ちなみにひなたは、尾上菊之助演じる時代劇映画のスター・桃山剣之介の大ファンで、彼が主演を務める「棗黍之丞」シリーズもよく見ていたという設定だ。「時代劇の侍は本当に芯が強いイメージがありますが、ひなたも『侍のように凛として弱音を吐かず』と自分に言い聞かせながら生きています。自分自身も、日々いろいろな台詞を覚えていかなきゃいけないなかで『もうダメだ! できない』と言っちゃいますが、その時にその言葉が頭の中に流れてきます。

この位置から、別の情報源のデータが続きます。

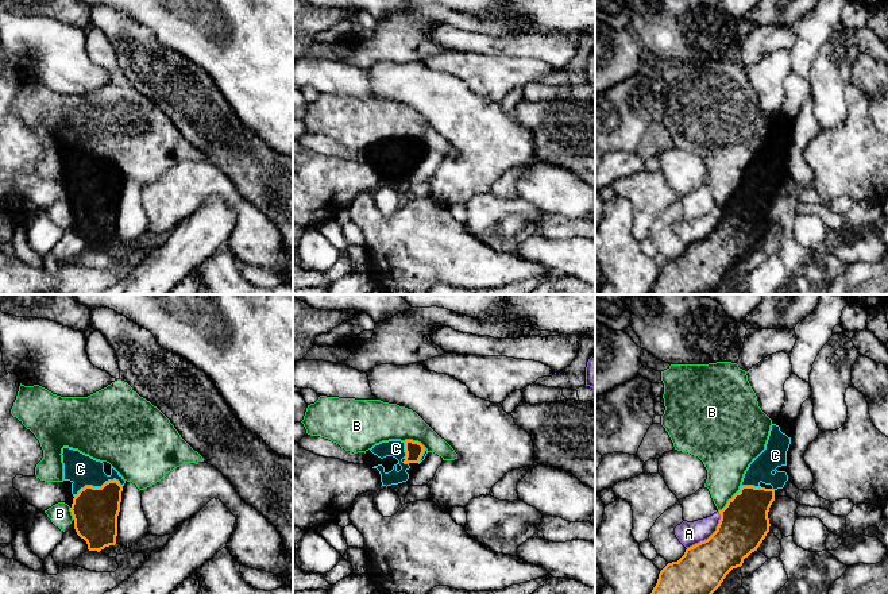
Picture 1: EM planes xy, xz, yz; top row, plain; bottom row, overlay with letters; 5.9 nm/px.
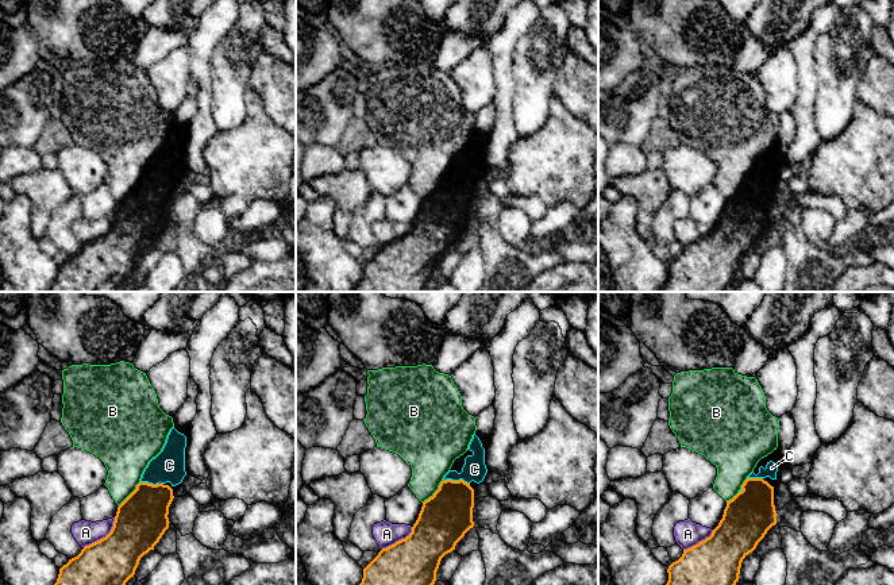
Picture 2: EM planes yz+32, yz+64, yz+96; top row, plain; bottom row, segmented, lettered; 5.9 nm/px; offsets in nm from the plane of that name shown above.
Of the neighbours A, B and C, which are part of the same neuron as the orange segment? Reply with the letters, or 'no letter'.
C

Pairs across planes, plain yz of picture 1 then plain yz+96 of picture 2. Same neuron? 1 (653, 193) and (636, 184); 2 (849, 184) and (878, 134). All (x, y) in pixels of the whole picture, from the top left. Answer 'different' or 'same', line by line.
1: same
2: same

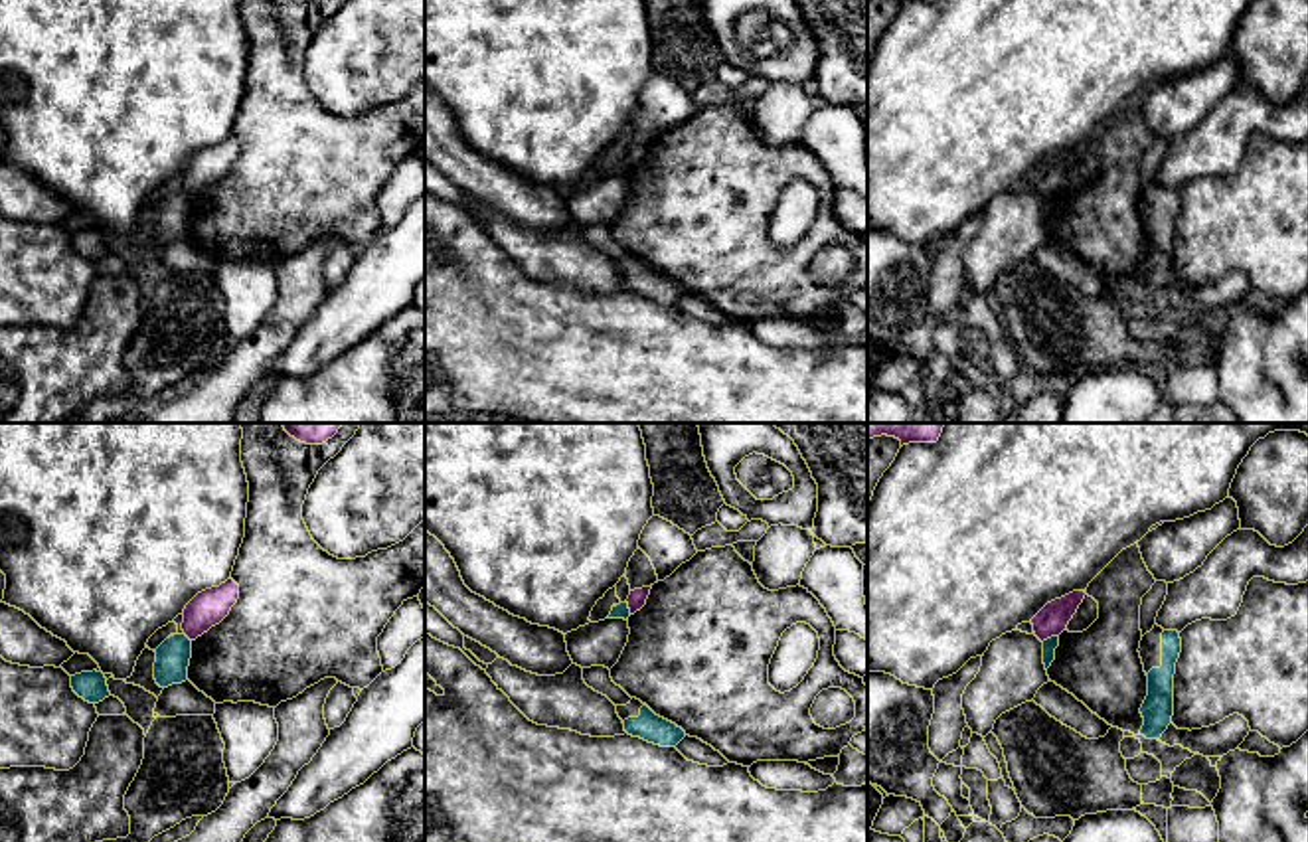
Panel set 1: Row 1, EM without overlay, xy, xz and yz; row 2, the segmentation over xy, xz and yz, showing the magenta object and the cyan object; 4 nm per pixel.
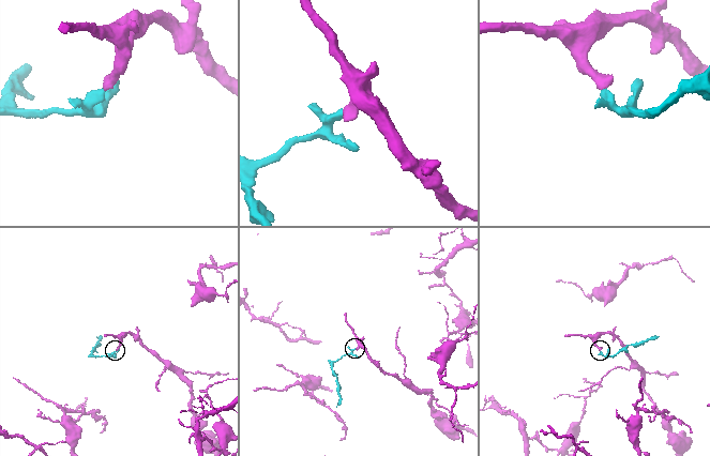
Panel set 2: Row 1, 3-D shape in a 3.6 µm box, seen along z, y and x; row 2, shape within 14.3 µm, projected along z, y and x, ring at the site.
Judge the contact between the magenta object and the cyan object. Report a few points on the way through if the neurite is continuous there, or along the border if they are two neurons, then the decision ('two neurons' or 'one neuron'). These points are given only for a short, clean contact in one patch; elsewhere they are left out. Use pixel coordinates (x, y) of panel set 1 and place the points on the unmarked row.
border along yz (1058, 192), (1042, 198); two neurons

だから自分自身も侍に救われてるなと思うところもあります」

『カムカムエヴリバディ』は3人のヒロインが、母から娘へとバトンをつなぐ3世代100年のファミリーストーリー。これまでの物語を観てきて、とても感慨深かったそうだ。

「特に安子編の時代は、戦争などいろんなことがあり、女性がしっかりと芯を持って、強く生きていかなければいけない時代だという印象を受けました。ひなたの時代になっていくと、すごく自由でのびのびと暮らしていますが、おばあちゃんがそういう大変な目に遭ったからこそ、今のひなたがいると思うので、つながりみたいなものをすごく感じます」としみじみ。

「本当に展開が早くて、一瞬で10年とか時間が飛ぶ時もあり、演じる時は頭のなかで整理しなきゃと思うこともあります」と言いつつ、「今回、私は幅広い年代を演じさせてもらいますが、普通のドラマなら、そこまでふり幅のすごい役をやれる機会ってあまりないので、そこは朝ドラ特有のすごく良い経験ができているなと思いながら、楽しんでやらせてもらっています」とうれしそうに語った。

最後のひなた編では、安子編、るい編とリンクするシーンが多数散りばめられていくようで、そこも大いに期待できそう。もちろん、まだまだのびしろを感じる女優・川栄李奈自身の成長ぶりにも注目したい。

■川栄李奈(かわいえ・りな)
1995年2月12日生まれ、神奈川県出身。NHK連続テレビ小説の出演は『とと姉ちゃん』(16)に続いて2作目。2018年に『恋のしずく』で映画初主演。ドラマの近作は『#リモラブ ~普通の恋は邪道~』(20)、『知ってるワイフ』(21)、『ドラマ 星影のワルツ』(21)など。映画の近作は『ステップ』(20)、『地獄の花園』(21)など。また、メインゲスト声優を務める劇場版『映画クレヨンしんちゃん もののけニンジャ珍風伝(ちんぷうでん)』が4月22日より公開。